Unions for railroad engineers, conductors, go separate ways in contract negotiations

National strike could begin in December

Unions for railroad engineers, conductors, go separate ways in contract negotiations

At the close of voting on the proposed five-year collective bargaining agreements with the nation’s Class I railroads, the workers’ unions are divided.

The Brotherhood Of Locomotive Engineers and Trainmen (BLET) members and SMART-TD yardmaster members voted to accept the contract that addresses rates of pay, health & welfare, and other fringe benefits for locomotive engineers and other rail workers represented by the union who are employed by the nation’s Class I railroads.
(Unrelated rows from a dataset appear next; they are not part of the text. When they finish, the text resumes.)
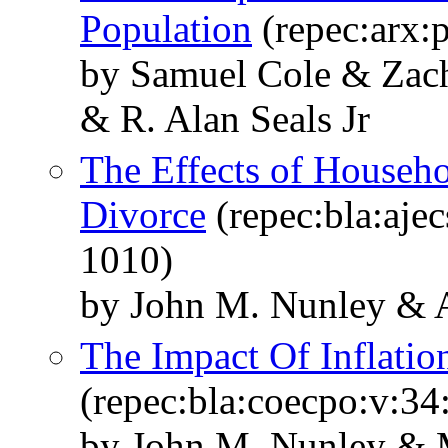
Population
(repec:arx:
by Samuel Cole & Zac
& R. Alan Seals Jr
The Effects of Househo
Divorce
(repec:bla:ajec
1010)
by John M. Nunley & A
The Impact Of Inflati
(repec:bla:coecpo:v:34
by John M. Nunley & M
The votes were record numbers, with 53.5% of the locomotive engineers and other rail workers represented by BLET and 62.48% of SMART-TD represented yardmasters voting to ratify.
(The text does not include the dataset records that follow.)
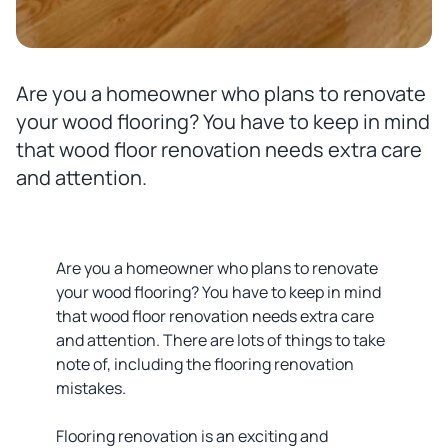
Are you a homeowner who plans to renovate
your wood flooring? You have to keep in mind
that wood floor renovation needs extra care
and attention.
Are you a homeowner who plans to renovate
your wood flooring? You have to keep in mind
that wood floor renovation needs extra care
and attention. There are lots of things to take
note of, including the flooring renovation
mistakes.
Flooring renovation is an exciting and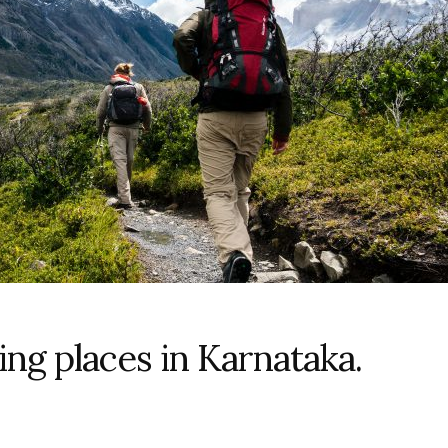
ing places in Karnataka.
“With over two-thirds of eligible BLET members returning a ballot, a true majority of the membership has spoken and I want to thank them all for participating,” said BLET President Dennis Pierce. “Rank and file member ratification of contracts is one of the core democratic principles of our Union.”
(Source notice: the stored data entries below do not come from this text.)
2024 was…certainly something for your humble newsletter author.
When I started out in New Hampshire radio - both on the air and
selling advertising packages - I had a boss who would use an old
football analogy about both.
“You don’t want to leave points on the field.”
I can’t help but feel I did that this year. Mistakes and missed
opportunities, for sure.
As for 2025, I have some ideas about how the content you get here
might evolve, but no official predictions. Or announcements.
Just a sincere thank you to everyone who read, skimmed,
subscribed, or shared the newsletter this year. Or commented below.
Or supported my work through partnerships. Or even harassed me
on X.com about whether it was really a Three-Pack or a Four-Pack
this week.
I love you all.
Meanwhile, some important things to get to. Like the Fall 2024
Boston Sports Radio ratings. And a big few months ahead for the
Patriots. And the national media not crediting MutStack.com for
However, 50.87% of train and engine service members represented by SMART-TD voted to reject the tentative agreement, CNN reported.

“SMART-TD members with their votes have spoken, it’s now back to the bargaining table for our operating craft members,” said SMART-TD President Jeremy Ferguson. “This can all be settled through negotiations and without a strike. A settlement would be in the best interests of the workers, the railroads, shippers and the American people.”

Under the provisions of the Railway Labor Act, the labor law for workers employed by railroads and airlines, contracts don’t generally expire, they become amendable. After the unions filed their Section 6 notices with the NCCC in November 2019, talks began in January 2020.

A status quo agreement between SMART TD and management is in effect until Dec. 8. Beginning on Dec. 9, SMART-TD would be allowed to go on strike or the rail carriers would be permitted to lock out workers — unless Congress intervenes.

“The ball is now in the railroads’ court. Let’s see what they do. They can settle this at the bargaining table,” said Ferguson. “But, the railroad executives who constantly complain about government interference and regularly bad-mouth regulators and Congress now want Congress to do the bargaining for them.”

In a separate letter to SMART-TD members, Ferguson noted that the National Carriers’ Conference Committee (NCCC) has already indicated that they do not intend to engage in further bargaining over these issues.

“This has been their behavior to the other unions that have failed to ratify during this round of bargaining. Nonetheless, SMART-TD’s negotiating team will return to the table and invite the NCCC to reopen good-faith negotiations during this period,” he said.

Previously, Starbucks employees at more than 100 stores in the United States went on strike on Red Cup Day, Nov. 17.

On Nov. 14, about 48,000 academic workers at University of California campuses walked off the job to ask for better pay and benefits in the largest strike of the year.

Earlier this month, the American Airline pilots’ union’s board of directors rejected a tentative agreement for a new contract, according to a report from CNBC. The Allied Pilots Association’s board voted 15-5 against the tentative deal. The proposal called for 12% raises for pilots on the date of contract signing, plus 5% after one year, and 2% after two years, according to a copy of the agreement in principal.